В 2011-м, напомню, фестиваль все-таки сумел сделать некоторое художественное открытие, подарив миру фильм "Развод Надера и Симин" Асгара Фархади - иранского режиссера, который теперь приглашен в жюри. В этом году и таких единичных проблесков нет. Волна критики Берлинского фестиваля нарастает, осенью прошлого года даже прошла конференция Гильдии немецких критиков, посвященная упадку Берлинале. Директор фестиваля Дитер Косслик обычно парирует обвинения числом проданных билетов: уже к середине нынешнего Берлинале их было продано почти 250 тысяч. Фильмы Берлинале идут по всему Берлину, их показывают полтора десятка крупнейших кинотеатров города, - даже сравнивать с хилым Московским фестивалем невозможно. Такое бывало только в синеманском Торонто и в Москве 60-70-х, когда фестиваль был единственным окном в мировое кино.

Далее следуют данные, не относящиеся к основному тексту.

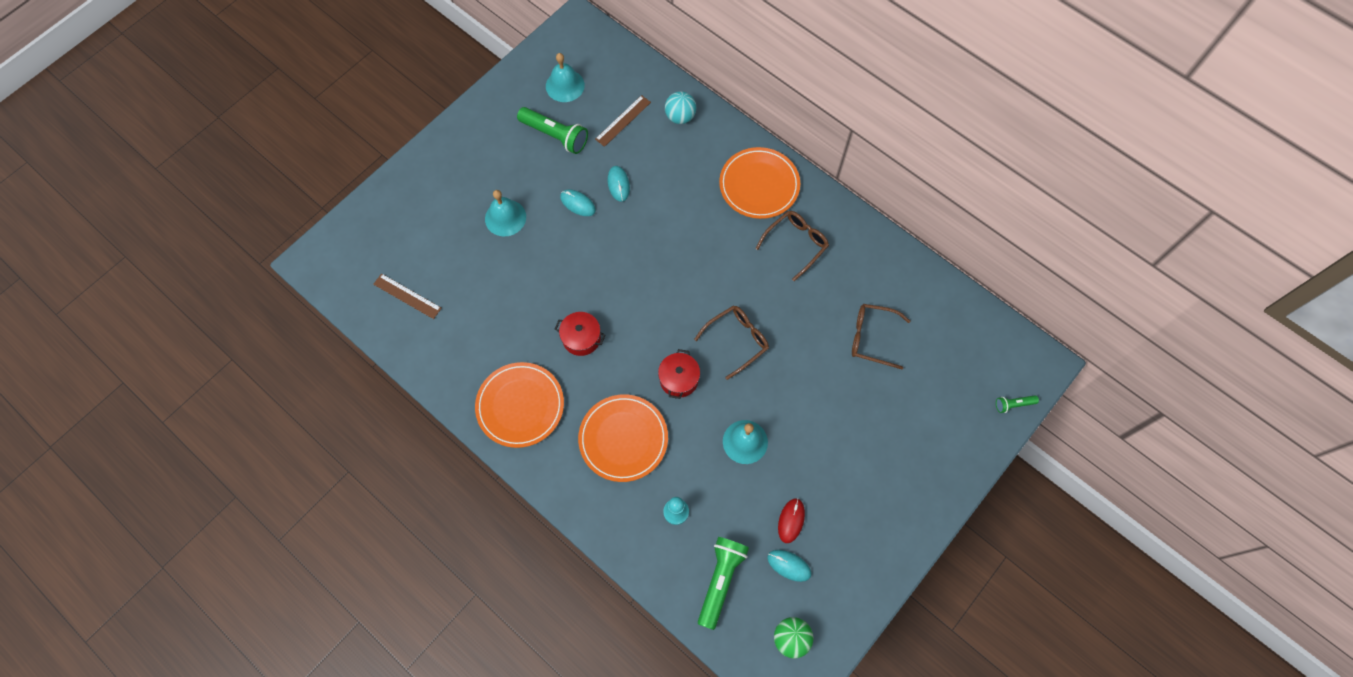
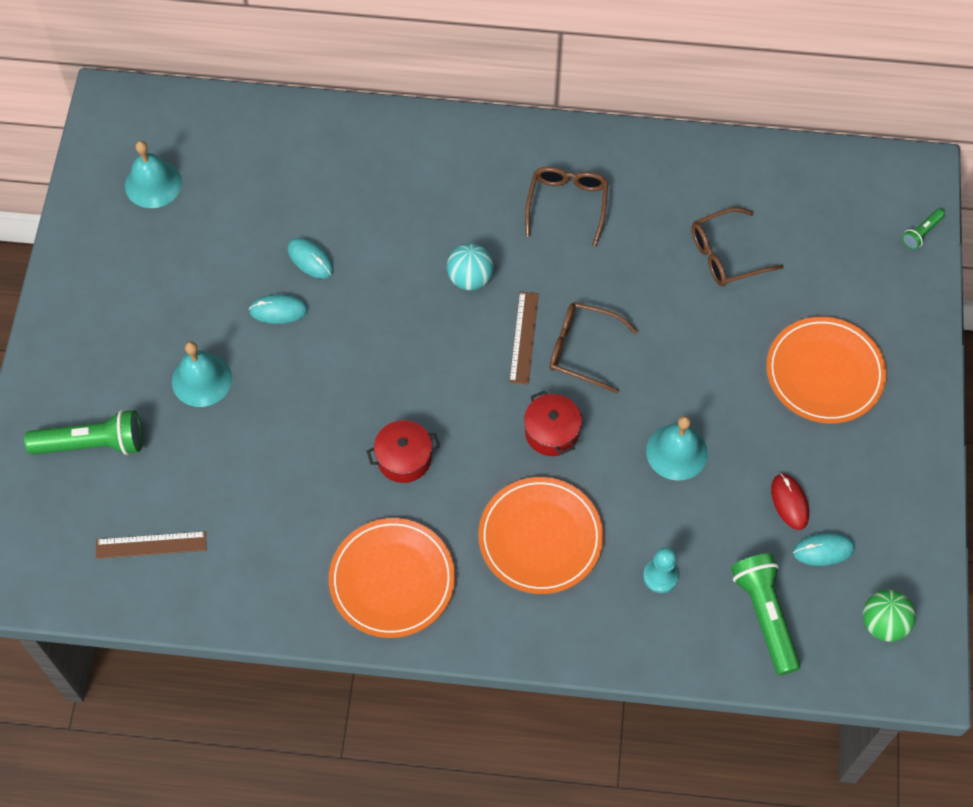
camera: 35 degrees left, 5 degrees down
(555, 136) = (188, 249): green flashlight -> green flashlight (92, 444)
(623, 120) = (258, 184): brown ruler -> brown ruler (524, 337)
(680, 117) = (323, 140): turquoise ball -> turquoise ball (470, 278)
(736, 341) = (583, 350): brown glasses -> brown glasses turned 90 degrees counterclockwise
(759, 185) = (475, 164): orange plate -> orange plate (824, 373)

Правда, если проследить, какие фильмы здесь пользуются спросом зрителей, окажется, что это менее всего конкурс. А в побочных информационных программах действительно полно всего, и любая категория зрителей находит себе пищу - от "кулинарного кино" про обжираловку и фантастических комедий до обильного урожая драм, мюзиклов и документальных картин о сексуальных меньшинствах.

Но лицо фестиваля - все-таки конкурс. Косслик - прирожденный шоумен, он развлекает почтеннейшую публику, предлагая ей блюда на любой вкус. Но никаких художественных кредо, никакой внятной политики относительно развития самого кинематографа у него нет. Кроме, пожалуй, политики в буквальном смысле слова - фестиваль продолжает пользоваться репутацией самого политиканского в мире.

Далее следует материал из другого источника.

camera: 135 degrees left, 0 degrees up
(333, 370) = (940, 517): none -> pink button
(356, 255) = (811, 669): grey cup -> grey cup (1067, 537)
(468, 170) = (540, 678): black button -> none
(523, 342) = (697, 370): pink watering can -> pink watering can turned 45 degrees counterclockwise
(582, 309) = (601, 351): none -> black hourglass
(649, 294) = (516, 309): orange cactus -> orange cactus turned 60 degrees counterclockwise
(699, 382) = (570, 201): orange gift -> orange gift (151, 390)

Разумеется, и эта репутация, и гротескность фигуры фестивального директора отвращают от Берлина серьезных фильммейкеров. Фестиваль явно сталкивается с подобием бойкота со стороны крупных мастеров, предпочитающих отдавать свои фильмы в Канн, Венецию, даже в Карловы Вары и Сан-Себастьян, где конкурсы несоизмеримо сильнее. Московский фестиваль в последние годы демонстрирует значительно более высокий уровень отбора конкурсных картин, чем Берлинский.

В нынешнем конкурсе Берлинале все мировое кино сведено к одному-единственному жанру среднеарифметической драмы - костюмной или нет, уже безразлично. Нет комедий, нет мелодрам, нет утопий или антиутопий, нет настоящих триллеров, нет музыкальных фильмов - нет и попыток сделать конкурс разнообразным. Если судить по этому конкурсу, кино разучилось доставлять зрителям удовольствие, эстетическое или интеллектуальное наслаждение - эти его задачи словно вообще выведены из обихода.

Старожилы фестиваля все чаще вспоминают его многолетнего директора Морица Де Хадельна, при котором конкурс здесь был событием мирового масштаба. Более скептично настроенные завсегдатаи философствуют на тему: какое кино - такой и фестиваль. Но все сходятся в одном: фильмы Берлинале - все более мучительное испытание зрительского терпения.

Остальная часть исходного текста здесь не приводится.